▶ [DOCUMENT PASSAGE]:
- Opening Delimiter -

Massively broken with gzip encoded streams

Question

Massively broken with gzip encoded streams

Count-Count opened this issue 5 years ago · 8 comments

Due to the changes made for the short read functionality using streams which are gzip encoded is massively broken. Accessing the raw response content bypasses gzip decoding and thus the event stream cannot be read.

This happens for Wikimedia event streams sometimes (gzip encoding is not used in all cases, not sure in which cases it is used).

See https://requests.readthedocs.io/en/latest/user/quickstart/#raw-response-content

Answer 1 · 2019-12-15T10:29:35.000Z

@mutantmonkey FYI

Answer 2 · 2019-12-18T00:33:07.000Z

Related bug: #27
I'm not really sure why it was closed as it seems to be the exact same problem mentioned here.

Answer 3 · 2019-12-18T01:03:41.000Z

There are a few different possible approaches to fix this:

Disable short reads when gzip encoding is used, as you've done in #37. The downside of this is that #8 and #9 will be resurfaced for users who are also using gzip encoding.

- Closing Delimiter -

▶ [DIRECTIVE]: Write out the thread on broken gzip-encoded streams from "Disable short reads" to "using gzip encoding.". The data after this plays no part in the task.

Collected data

- Opening Delimiter -

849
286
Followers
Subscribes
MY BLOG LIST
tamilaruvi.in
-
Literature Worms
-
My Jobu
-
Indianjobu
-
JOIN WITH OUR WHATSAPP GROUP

- Closing Delimiter -
- Opening Delimiter -

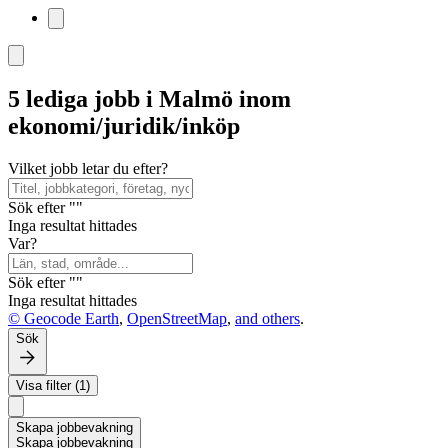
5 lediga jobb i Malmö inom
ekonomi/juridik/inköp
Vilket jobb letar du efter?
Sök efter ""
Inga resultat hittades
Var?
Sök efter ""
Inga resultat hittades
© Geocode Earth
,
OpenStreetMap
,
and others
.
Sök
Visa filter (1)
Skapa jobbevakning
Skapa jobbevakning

- Closing Delimiter -

▶ [SOLUTION]:
Disable short reads when gzip encoding is used, as you've done in #37. The downside of this is that #8 and #9 will be resurfaced for users who are also using gzip encoding.